The clinician inserting the PICC often chooses securement based on what is conveniently available in the procedural kit or what they have always done. For example, in most PICC procedural trays, the available securement option is adhesive-based.17,18 Discovering issues caused by securement failure on the day of treatment will cause delays in vital testing, critically timed chemotherapy, and overall care. Securing the PICC in the optimal position is a vital clinical decision that may impact the likelihood of the patient reaching the end of need with one PICC and completing the necessary therapy. 19
Limitations
This retrospective study was conducted by analyzing over 14 years of patient data. The lack of randomization and control of groups is an inherent limit of retrospective studies. Patient information was entered into the database for tracking purposes with limited standardization of terminology. Some data were removed if the information was unclear to avoid fouling the data by speculating what information the team member meant to convey. The most consistent removal data focused on partial or complete dislodgement and EON. Additional endpoints of interest would have been CLABSI, thrombus, and skin injury. However, the entered information was vague or possibly left out if it was not the primary reason for removal.
Conclusion
Partial or complete dislodgement causing the unplanned removal of the PICC occurred at 12% for ASD and 0.4% for SASS (p < 0.0001). The probability of reaching the end of need with one PICC, regardless of the reason for premature removal, at 2 years for patients with an adhesive securement device was 68% (n = 944). For patients with a subcutaneous anchored securement device, it was over 95% (n = 8313). The difference in the probability of reaching the end of the need with one PICC between the two securement devices was calculated at (p < 0.0001).
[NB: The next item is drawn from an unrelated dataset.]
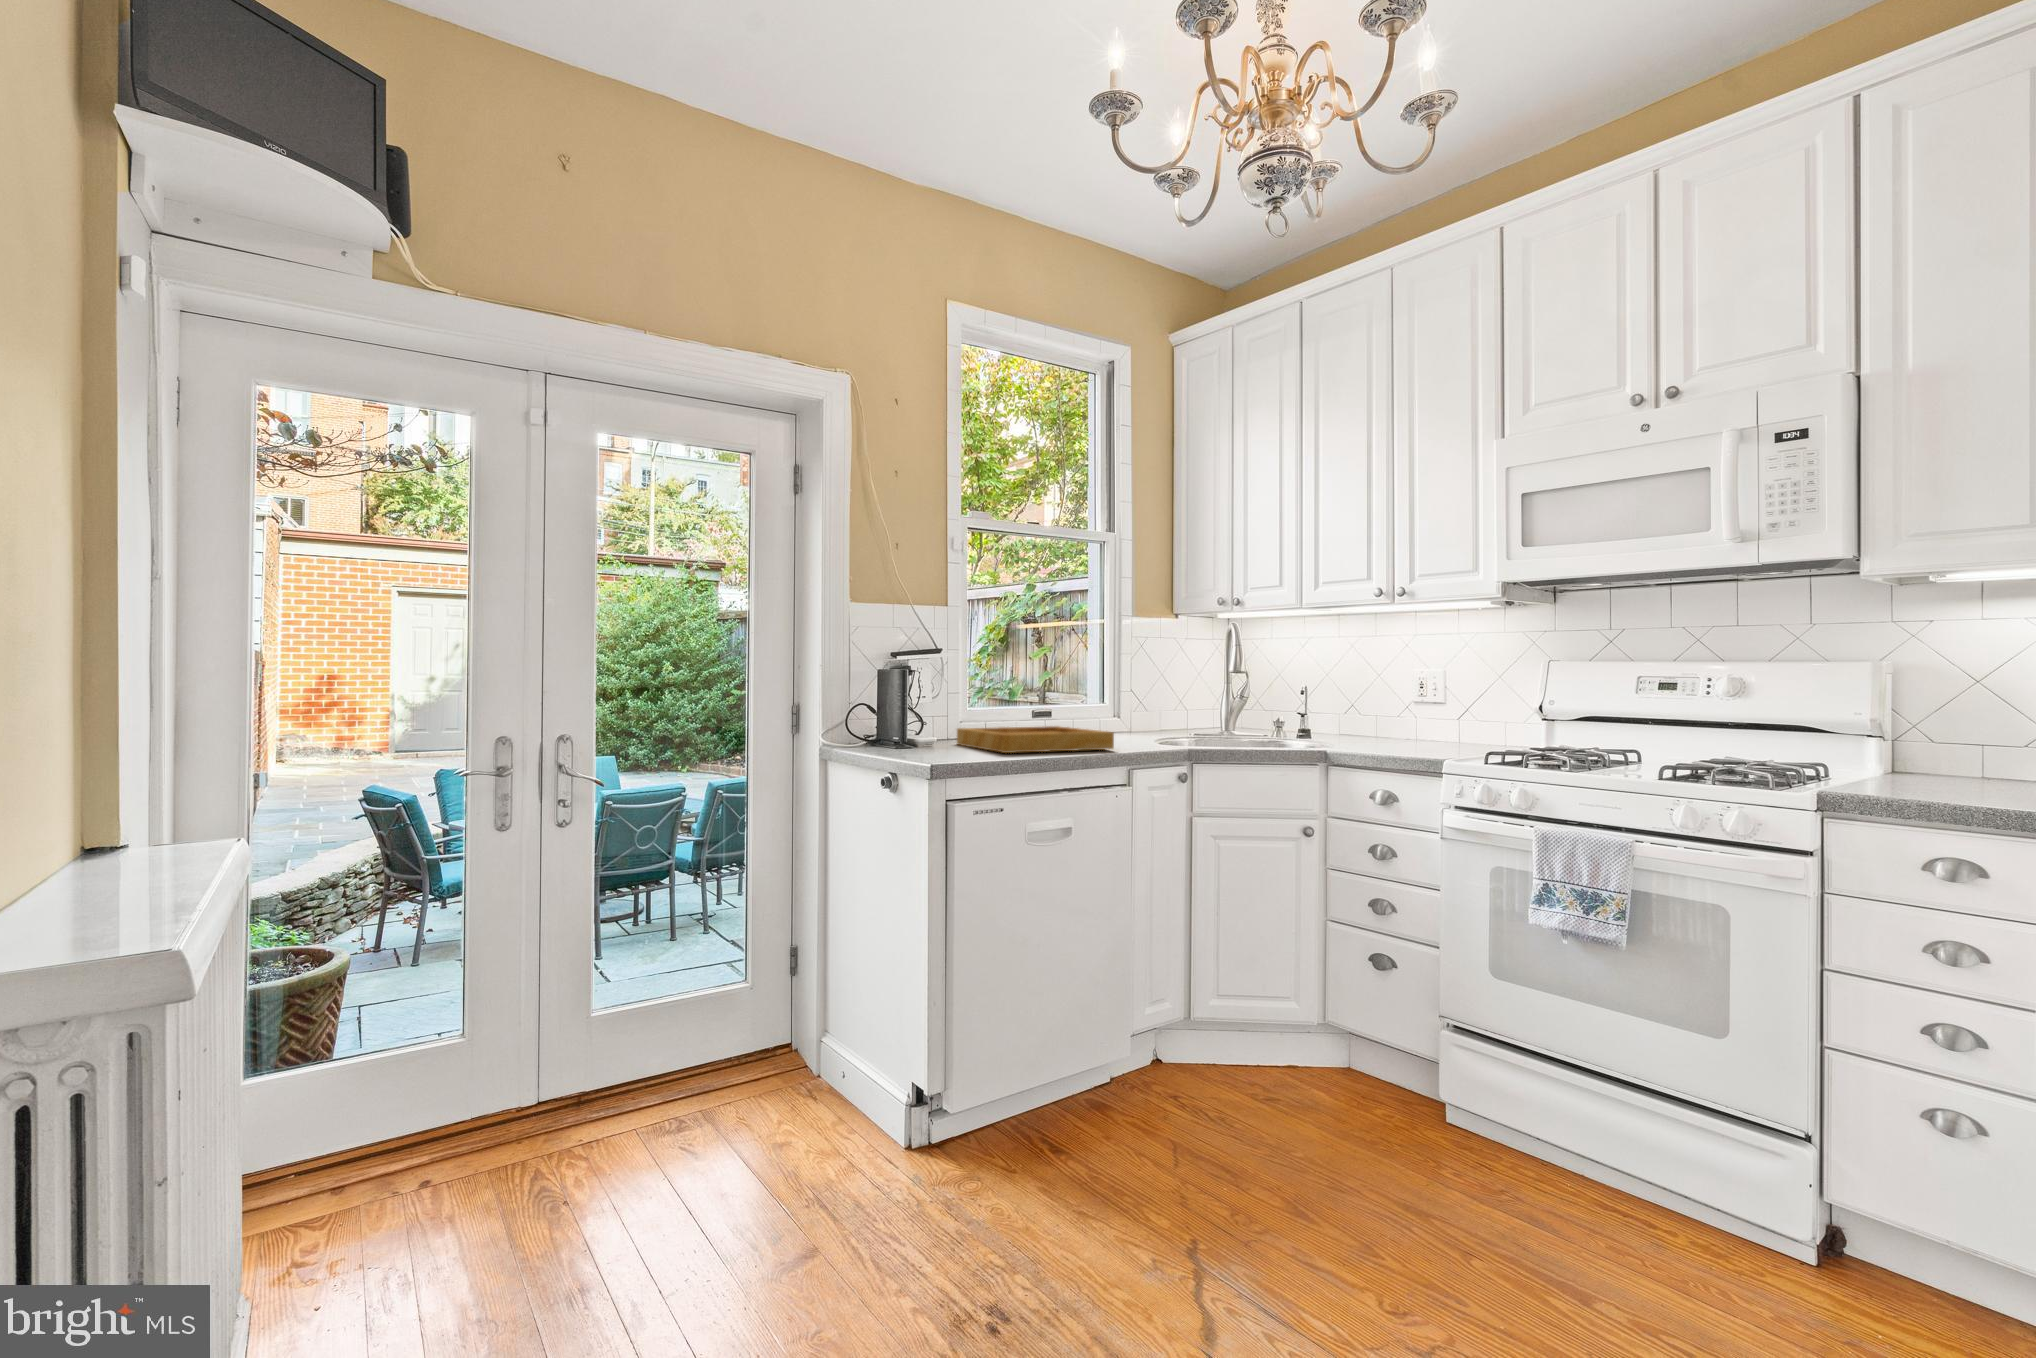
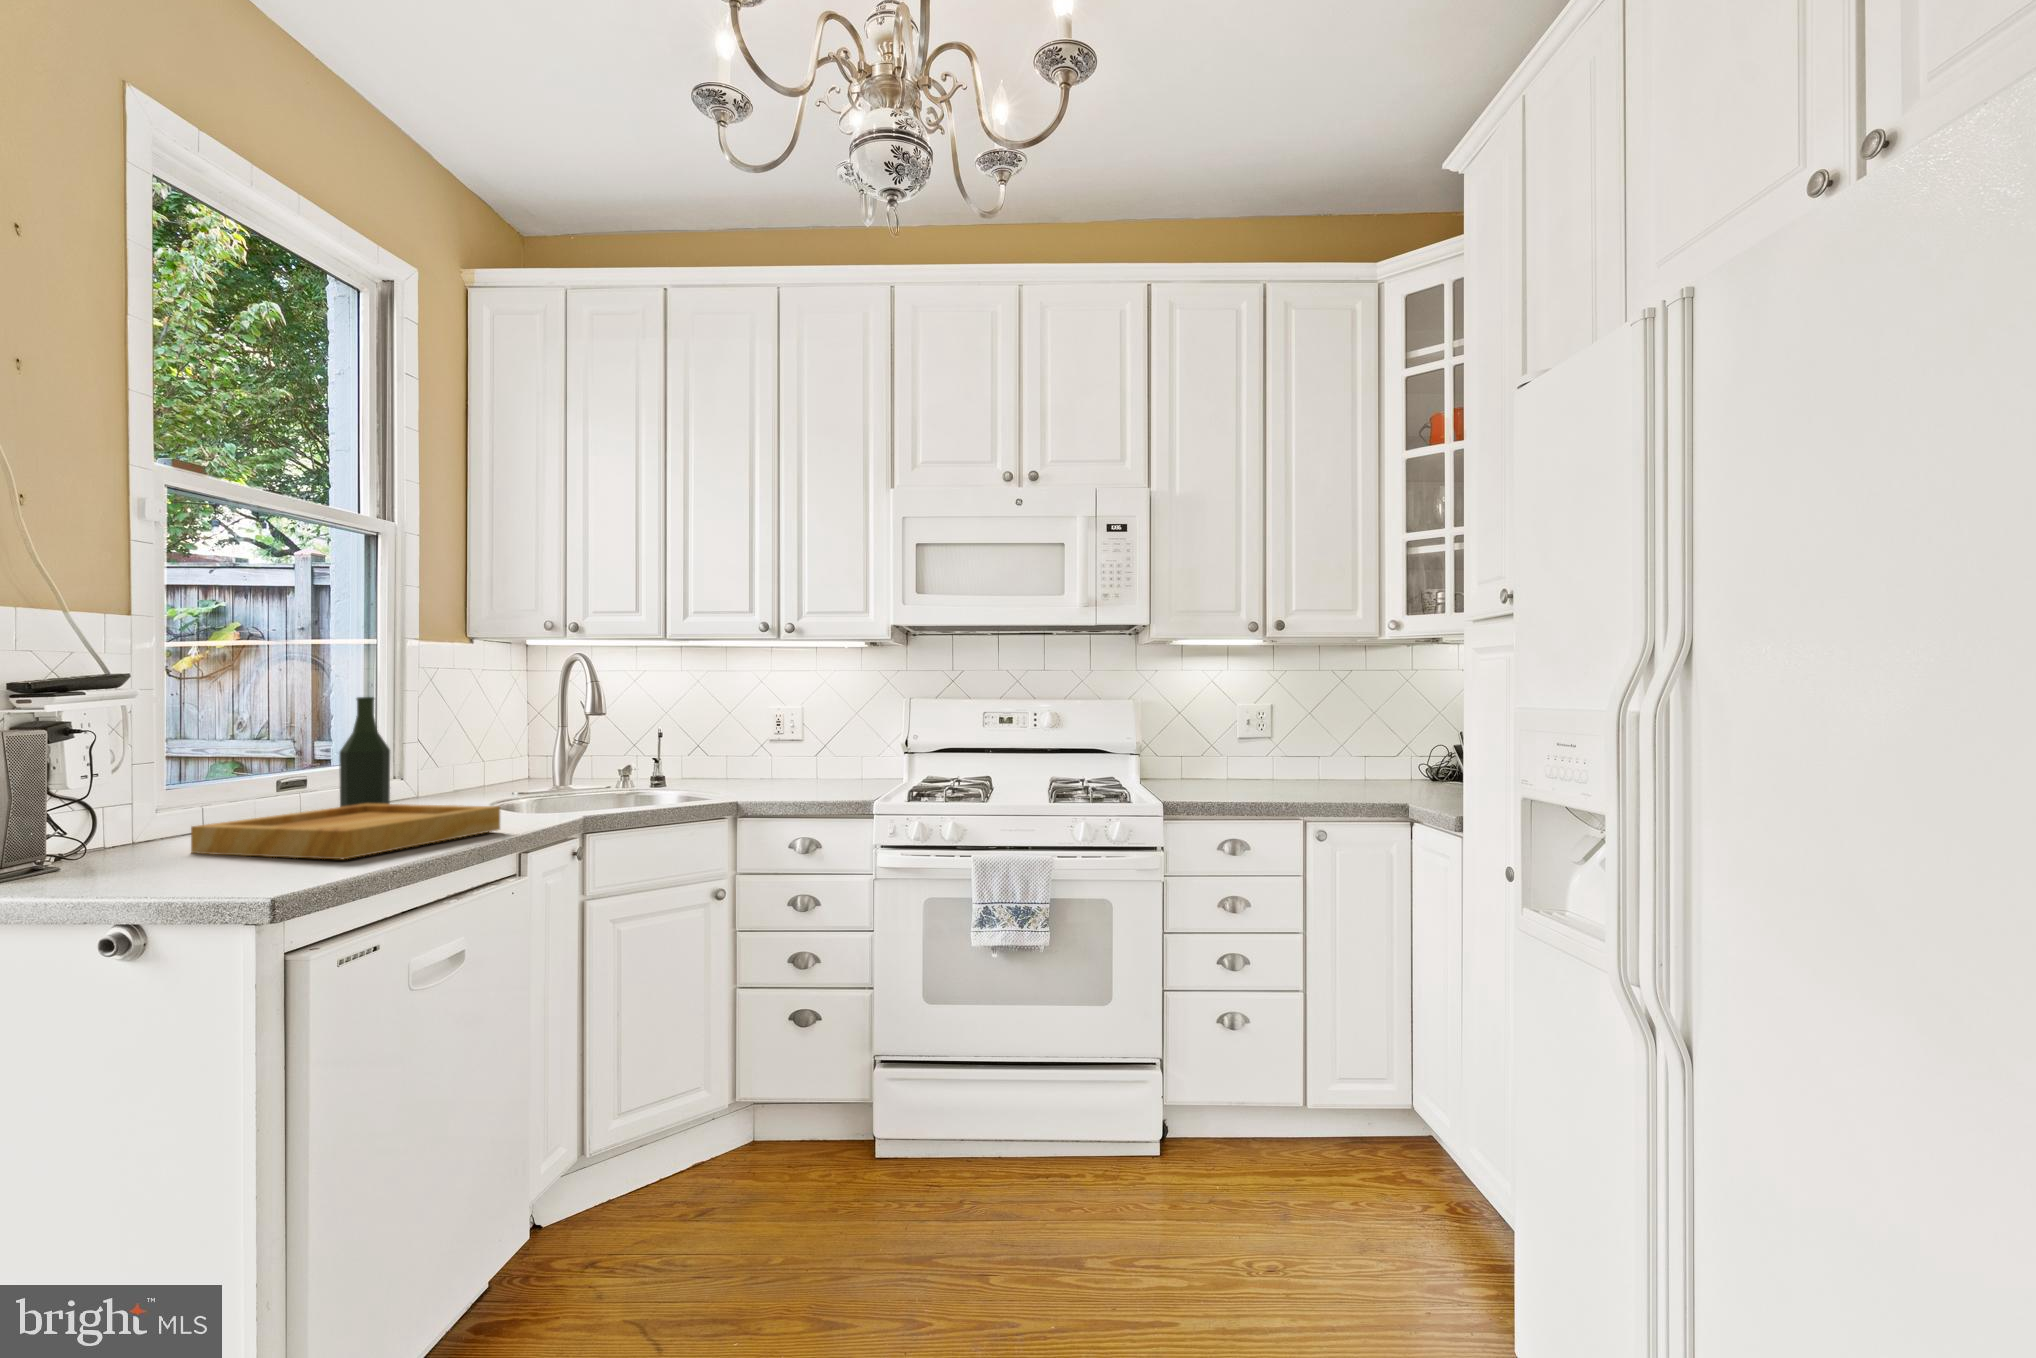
bottle: none [1061,655,1089,735] -> present [339,697,390,807]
With over 9200 patients and more than a million catheter days, the results of this retrospective study seem to demonstrate the SASS’s superiority in assisting the patient to reach the EON with a single PICC. Relying on convenient or traditional securement is not a clinically sound decision but rather a default action with potentially significant consequences for the patient.
Footnotes
Declaration of conflicting interests
The author(s) declared the following potential conflicts of interest with respect to the research, authorship, and/or publication of this article: Michelle L. Hawes: Independent research consultant, Carol A. McCormick: Staff RN, Clatterbridge Cancer Center Liverpool, Gregory E. Gilbert: Independent biostatistician.
Funding
The author(s) disclosed receipt of the following financial support for the research, authorship, and/or publication of this article: The lead author was reimbursed for time spent on authorship and publication of this article. Gregory Gilbert was reimbursed for his statistical analysis.